Lord Sweetbriar wrinkled his brow. “But you have to marry someone; everyone knows that. Your papa’s pockets are to let. It might as well be me as anyone else, because even if you don’t hold me in any special affection, you don’t dislike me either.” It occurred to Rolf that his beloved’s expression could well be interpreted as less than fond. What reason Regina might have for taking him in aversion, Rolf could not imagine. Unless—He aimed an accusing forefinger at his uncle. “Aha!”

During the preceding exchange, Mr. Thorne had strolled about the morning room, fetching up at last by the chair where his hostess sat. Judiciously he surveyed his nephew’s accusatory stance. “The lad has quite a way with a word,” Marmaduke marveled, to Miss Clough. “No, Rolf. Your suspicions are unfounded. I have not put paid to your romance.”

Although he ceased to stab the air with his forefinger, Lord Sweetbriar’s doubts were not entirely assuaged. “I ain’t saying you meant to,” he admitted. “Confound it, Uncle Duke, you
are
a dab hand at the game of hearts!”

“So very high an accolade,” murmured Mr. Thorne, greatly moved.

“Yes, and from
such
a source!” remarked Miss Clough, in an unsteady voice, an observation which earned her a glance that was very warm.

“Why are you staring at me in that gudgeonish manner?” inquired Mr. Thorne of his nephew, annoyed. Mr. Thorne was growing very wearied by the antics of his family, which might have been expressly designed to alienate him from Miss Clough. “Must I be more plain-spoken yet? Very well. I have not the most distant interest in Lady Regina, Rolf. She may be a diamond of the first water, but she’s not in my style.”

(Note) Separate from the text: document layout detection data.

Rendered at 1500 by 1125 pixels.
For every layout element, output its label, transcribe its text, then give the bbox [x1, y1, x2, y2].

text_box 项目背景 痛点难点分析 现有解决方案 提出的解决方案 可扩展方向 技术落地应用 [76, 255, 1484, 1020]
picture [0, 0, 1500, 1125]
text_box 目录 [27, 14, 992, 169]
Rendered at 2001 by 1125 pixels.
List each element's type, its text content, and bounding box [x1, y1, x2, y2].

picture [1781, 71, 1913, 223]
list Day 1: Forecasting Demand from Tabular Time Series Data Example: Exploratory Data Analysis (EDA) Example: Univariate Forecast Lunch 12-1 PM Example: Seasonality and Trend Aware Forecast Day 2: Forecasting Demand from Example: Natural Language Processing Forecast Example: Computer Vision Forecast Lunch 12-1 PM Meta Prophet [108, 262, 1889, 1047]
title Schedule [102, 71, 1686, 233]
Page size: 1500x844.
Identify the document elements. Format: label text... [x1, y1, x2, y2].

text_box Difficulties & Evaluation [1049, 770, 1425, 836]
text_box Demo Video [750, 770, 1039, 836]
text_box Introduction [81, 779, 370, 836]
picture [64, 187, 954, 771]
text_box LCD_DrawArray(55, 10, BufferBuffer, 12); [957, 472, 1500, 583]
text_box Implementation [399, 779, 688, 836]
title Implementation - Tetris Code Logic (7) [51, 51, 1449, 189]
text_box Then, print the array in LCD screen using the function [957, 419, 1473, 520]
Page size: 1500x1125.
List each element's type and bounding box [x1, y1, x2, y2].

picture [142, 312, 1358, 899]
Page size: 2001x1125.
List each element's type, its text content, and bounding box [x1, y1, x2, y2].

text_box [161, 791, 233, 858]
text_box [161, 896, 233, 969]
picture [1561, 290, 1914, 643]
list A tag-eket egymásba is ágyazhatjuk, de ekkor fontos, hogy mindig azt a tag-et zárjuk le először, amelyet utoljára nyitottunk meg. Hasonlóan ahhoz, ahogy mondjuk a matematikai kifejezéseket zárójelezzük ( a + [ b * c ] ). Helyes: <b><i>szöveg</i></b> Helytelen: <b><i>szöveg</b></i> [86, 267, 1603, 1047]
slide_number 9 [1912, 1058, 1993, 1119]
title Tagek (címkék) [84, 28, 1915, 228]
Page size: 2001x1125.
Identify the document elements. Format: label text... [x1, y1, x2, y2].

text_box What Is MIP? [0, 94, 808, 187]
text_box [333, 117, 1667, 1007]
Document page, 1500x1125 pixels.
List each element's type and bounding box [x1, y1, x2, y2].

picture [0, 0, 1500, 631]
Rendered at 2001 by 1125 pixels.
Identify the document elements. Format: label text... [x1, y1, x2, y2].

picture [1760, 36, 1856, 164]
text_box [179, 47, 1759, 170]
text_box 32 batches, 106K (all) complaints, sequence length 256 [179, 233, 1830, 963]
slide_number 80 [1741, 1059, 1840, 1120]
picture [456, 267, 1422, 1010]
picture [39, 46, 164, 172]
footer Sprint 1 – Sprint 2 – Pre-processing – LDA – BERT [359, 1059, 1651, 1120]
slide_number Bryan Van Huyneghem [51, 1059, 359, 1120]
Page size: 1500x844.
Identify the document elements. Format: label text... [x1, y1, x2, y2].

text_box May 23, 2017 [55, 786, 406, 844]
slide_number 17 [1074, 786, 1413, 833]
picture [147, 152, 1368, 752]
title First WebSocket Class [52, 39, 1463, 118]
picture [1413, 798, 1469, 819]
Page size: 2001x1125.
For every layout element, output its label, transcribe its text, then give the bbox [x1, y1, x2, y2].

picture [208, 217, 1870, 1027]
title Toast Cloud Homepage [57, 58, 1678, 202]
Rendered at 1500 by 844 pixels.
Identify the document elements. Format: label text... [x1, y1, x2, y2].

“Oh!” Hectic spots of color flamed in Regina’s cheeks. Impotently she glared at Mr. Thorne, who was ignoring her altogether, and then at Lord Sweetbriar, who dared to look relieved. The failure of these gentlemen to enter the slightest distance into her feelings caused Lady Regina to commit her second rude act that day. She stamped her foot. Alas, in so doing, she inflicted excruciating pain upon her opposite ankle bone. “Oh, blast!” cried the much-abused young lady, as she limped toward the doorway. “I vow I shall spend the remainder of my days upon the shelf.”

Here was a threat worse even than that presented by Lord Sweetbriar’s uncle; in Regina’s voice had been the ring of truth. “Not that!” protested Rolf, as he hobbled after his beloved. Their argument wafted back from the hallway. Lady Regina accused her admirer of being a false deceiver, and lamented her own lack of worldly knowledge, and mourned that she had never thought he would use her in such a heartless way; in response to which Lord Sweetbriar accused his beloved of having windmills in her head. Fortunately, from the viewpoint of their auditors, the voices then passed out of earshot.